Object tracking records:
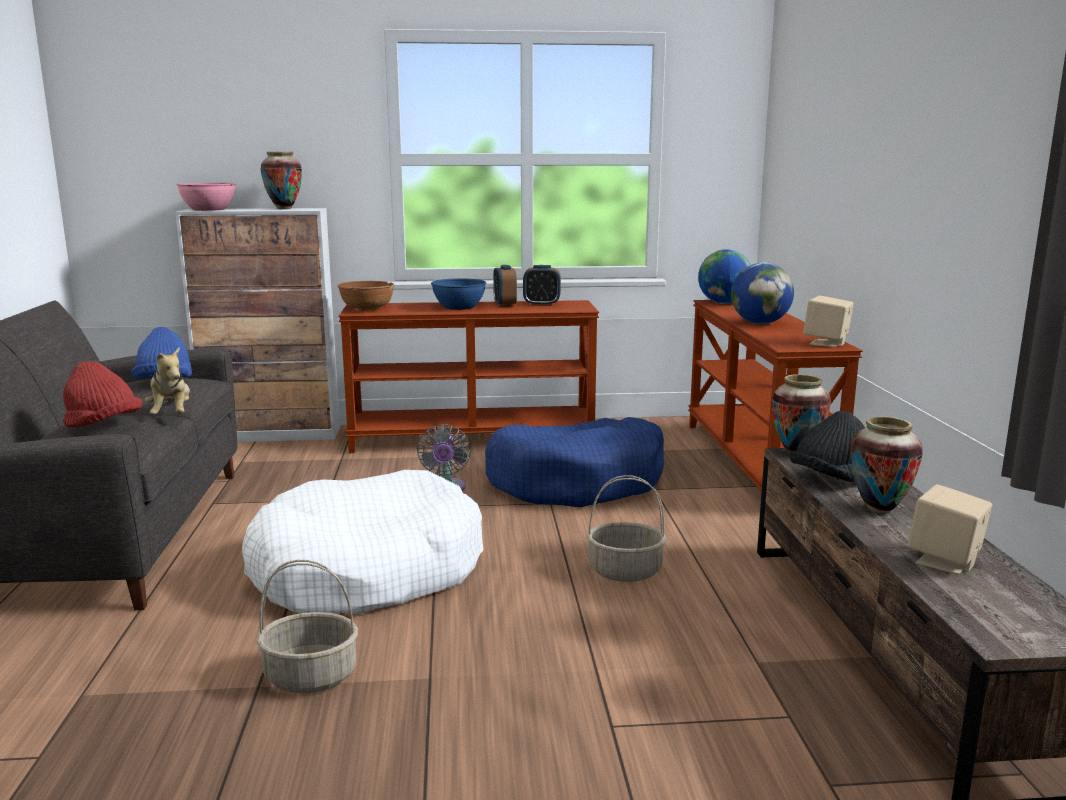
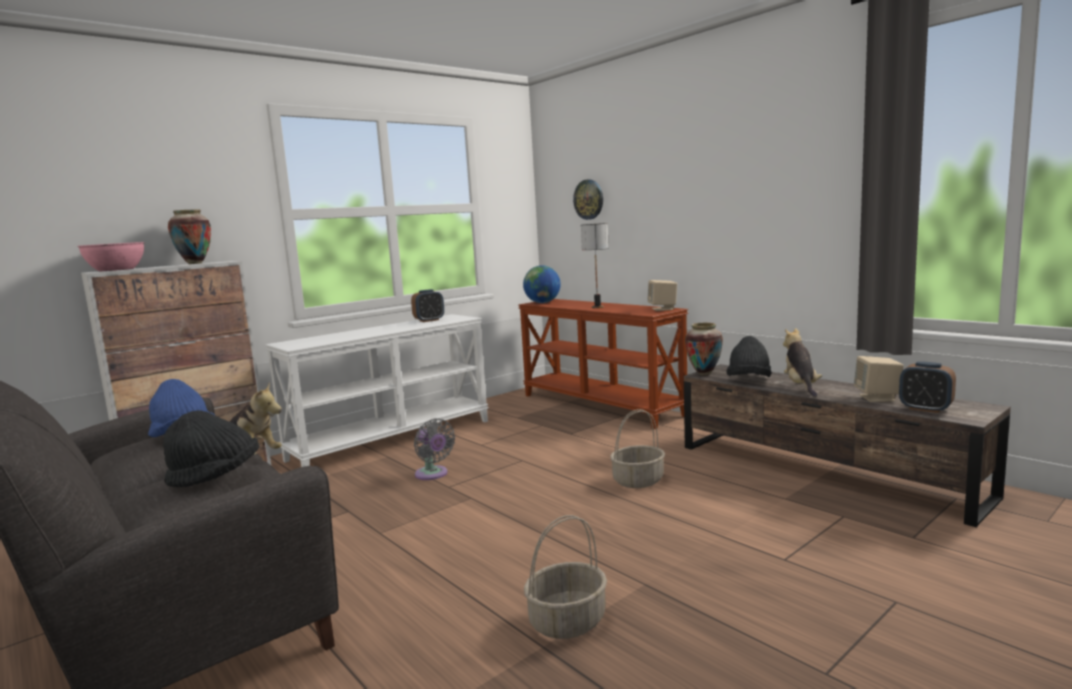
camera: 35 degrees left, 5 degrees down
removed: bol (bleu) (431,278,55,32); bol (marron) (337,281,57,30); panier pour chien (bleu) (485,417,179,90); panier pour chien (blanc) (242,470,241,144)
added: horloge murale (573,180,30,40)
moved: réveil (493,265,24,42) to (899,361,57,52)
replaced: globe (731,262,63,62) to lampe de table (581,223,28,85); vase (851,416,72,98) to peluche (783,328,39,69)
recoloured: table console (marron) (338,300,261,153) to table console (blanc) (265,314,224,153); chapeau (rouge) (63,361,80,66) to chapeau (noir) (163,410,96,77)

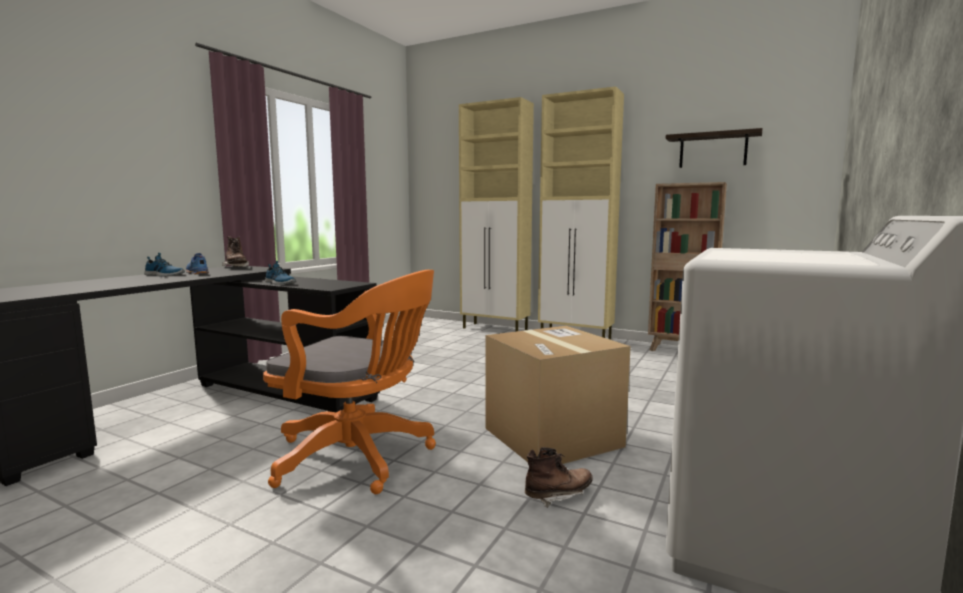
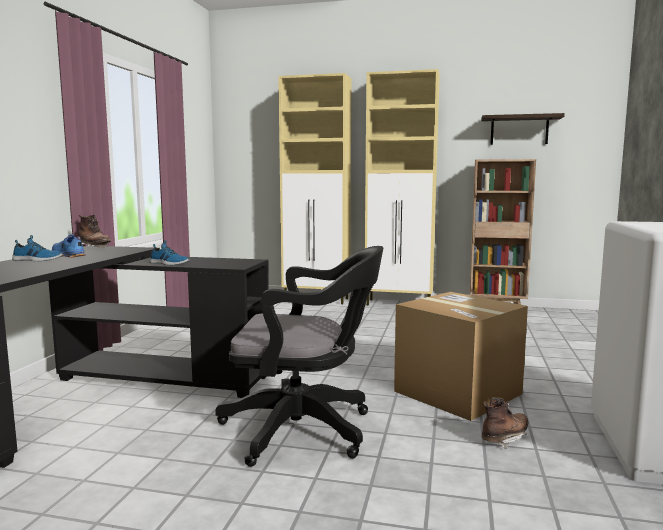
camera: 15 degrees left, 0 degrees up
recoloured: chaise de bureau (orange) (263,270,173,224) to chaise de bureau (noir) (216,246,167,221)

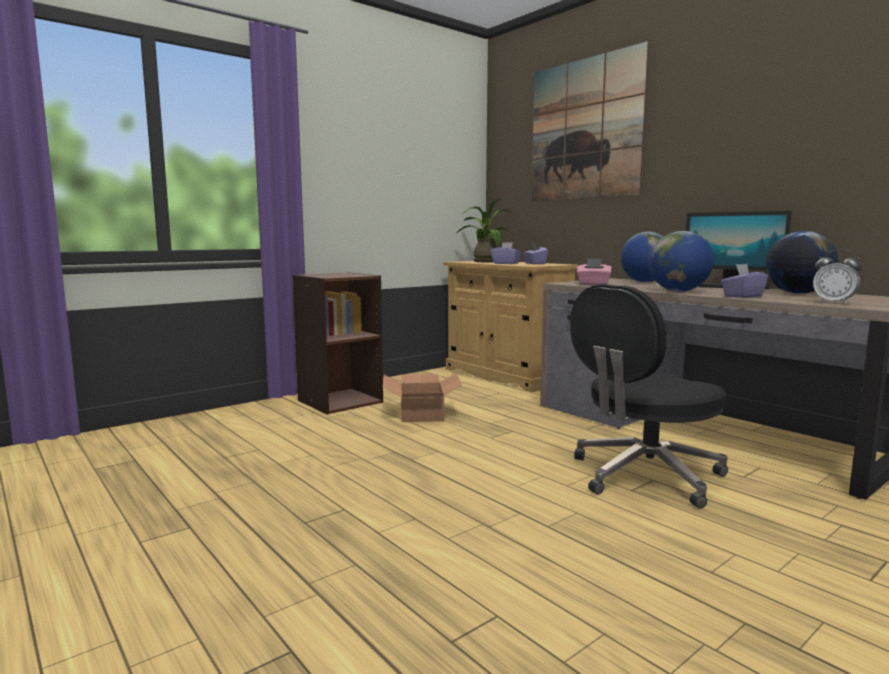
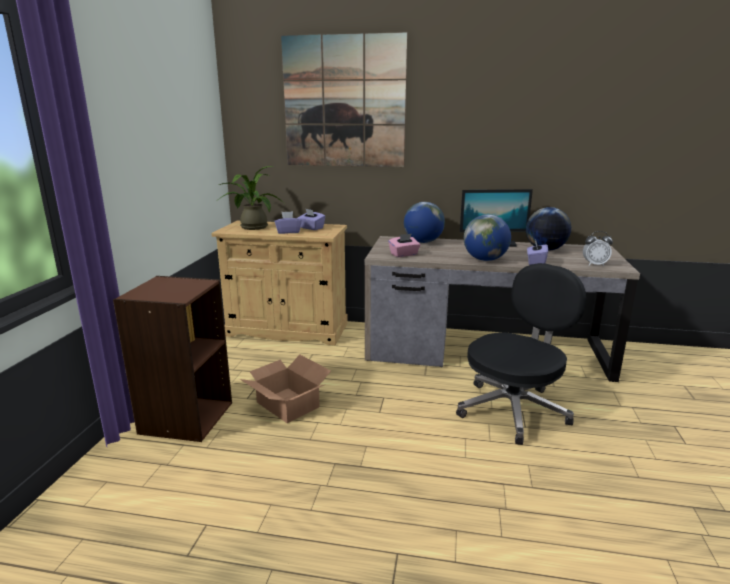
camera: 40 degrees left, 10 degrees up
turned: chaise de bureau (noir) (570,284,158,225) = (456,263,130,182) 150 degrees counterclockwise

> **PROBLEM DETAILS**
From the first line of the records through the line with "replaced: globe (731,262,63,62)", reproduce each line exactly and leave the pictures out.

> **PROBLEM SOLUTION**
camera: 35 degrees left, 5 degrees down
removed: bol (bleu) (431,278,55,32); bol (marron) (337,281,57,30); panier pour chien (bleu) (485,417,179,90); panier pour chien (blanc) (242,470,241,144)
added: horloge murale (573,180,30,40)
moved: réveil (493,265,24,42) to (899,361,57,52)
replaced: globe (731,262,63,62) to lampe de table (581,223,28,85); vase (851,416,72,98) to peluche (783,328,39,69)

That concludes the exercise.